A cache is a fast storage layer that holds copies of data so future requests can be served without repeating expensive work. Every time your app queries a database, calls an external API, or recomputes a result, it spends time and money. Caching trades memory for speed — store the answer once, reuse it many times. Caching solves three problems at once. Latency drops because reading from RAM is orders of magnitude faster than hitting a database over the network. Cost falls because fewer database queries mean smaller instance sizes and lower cloud bills. Load on downstream systems shrinks — your database handles 10x more traffic when 90% of reads never reach it.
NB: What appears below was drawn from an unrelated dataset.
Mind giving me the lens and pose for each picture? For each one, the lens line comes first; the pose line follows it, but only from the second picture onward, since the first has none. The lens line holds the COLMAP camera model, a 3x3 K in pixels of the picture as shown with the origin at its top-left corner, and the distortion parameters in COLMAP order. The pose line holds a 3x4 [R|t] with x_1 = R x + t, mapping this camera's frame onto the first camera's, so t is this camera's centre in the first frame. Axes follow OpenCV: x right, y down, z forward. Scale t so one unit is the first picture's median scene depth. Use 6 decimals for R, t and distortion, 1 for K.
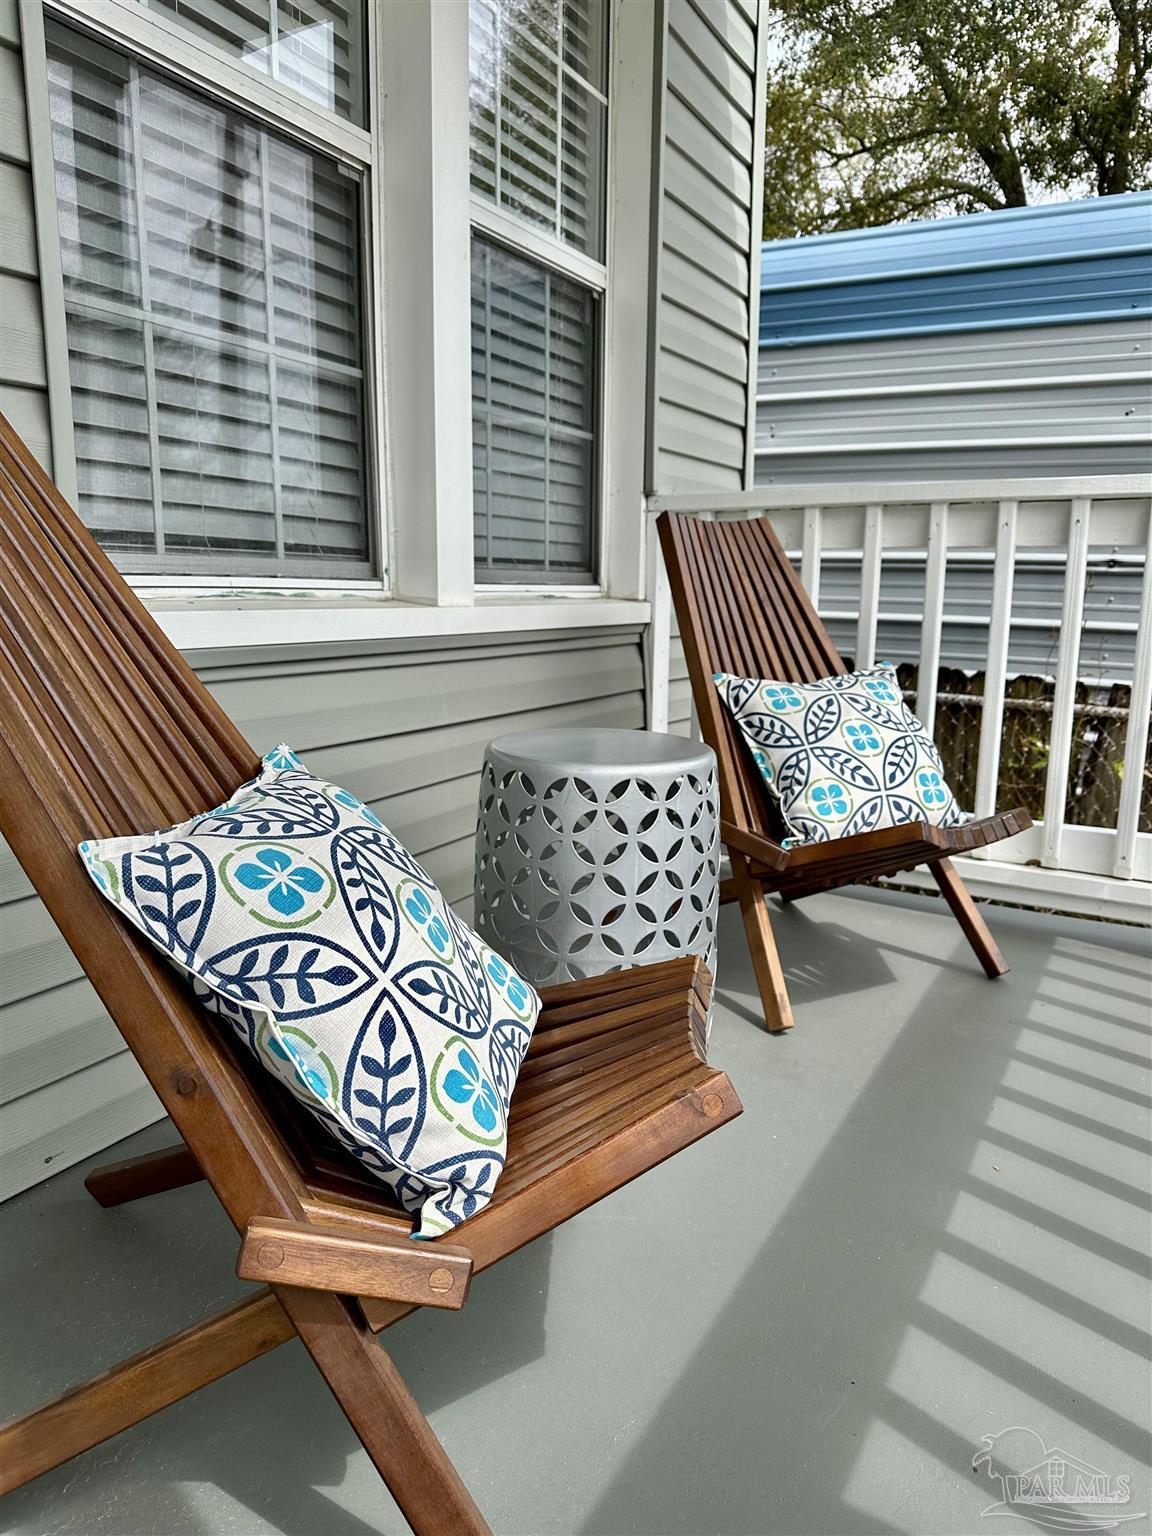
lens RADIAL K [[1094.8, 0, 573.0], [0, 1094.8, 770.6], [0, 0, 1]] dist [0.022623, -0.027775]
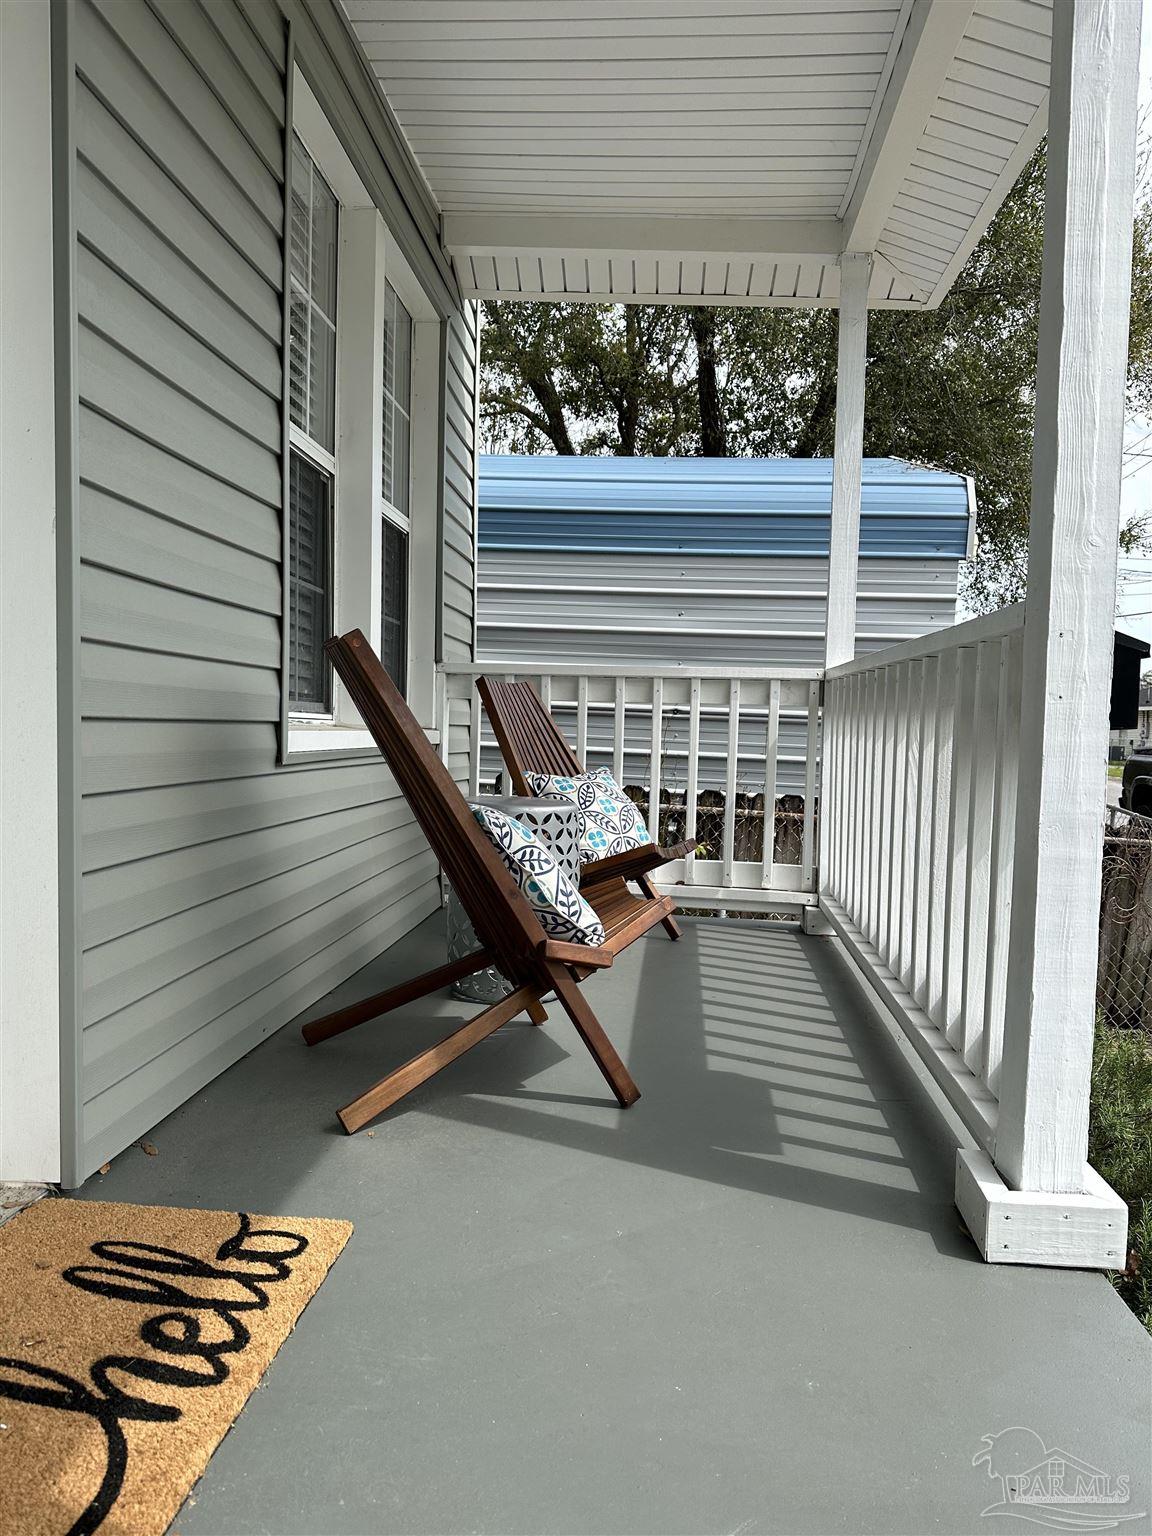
lens RADIAL K [[1094.8, 0, 576.6], [0, 1094.8, 768.8], [0, 0, 1]] dist [0.022623, -0.027775]
pose [[0.914850, 0.002169, 0.403789, -0.513158], [0.047610, 0.992431, -0.113198, 0.111292], [-0.400978, 0.122784, 0.907822, -0.628855]]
The two outcomes every cache produces are a hit and a miss. A cache hit means the requested data was found in the cache — fast path. A cache miss means it was not — the system must fetch from the source, store the result, and return it. Hit ratio (hits / total requests) is the single most important metric: a 95% hit ratio means only 1 in 20 requests touches the slow path.

Before
No cache — every request hits the database
// 1000 requests/sec → 1000 DB queries/sec
app.get('/products/:id', async (req, res) => {
  const product = await db.query(
    'SELECT * FROM products WHERE id = $1',
    [req.params.id]
  );
  res.json(product);
});
After
With cache — most requests served from memory
// 1000 requests/sec → ~50 DB queries/sec at 95% hit ratio
app.get('/products/:id', async (req, res) => {
  const cached = cache.get(`product:${req.params.id}`);
  if (cached) return res.json(cached);       // hit

  const product = await db.query(...);        // miss
  cache.set(`product:${req.params.id}`, product, 300);
  res.json(product);
});

Key Takeaway

Caches trade memory for speed — measure hit ratio to know if your cache is actually helping.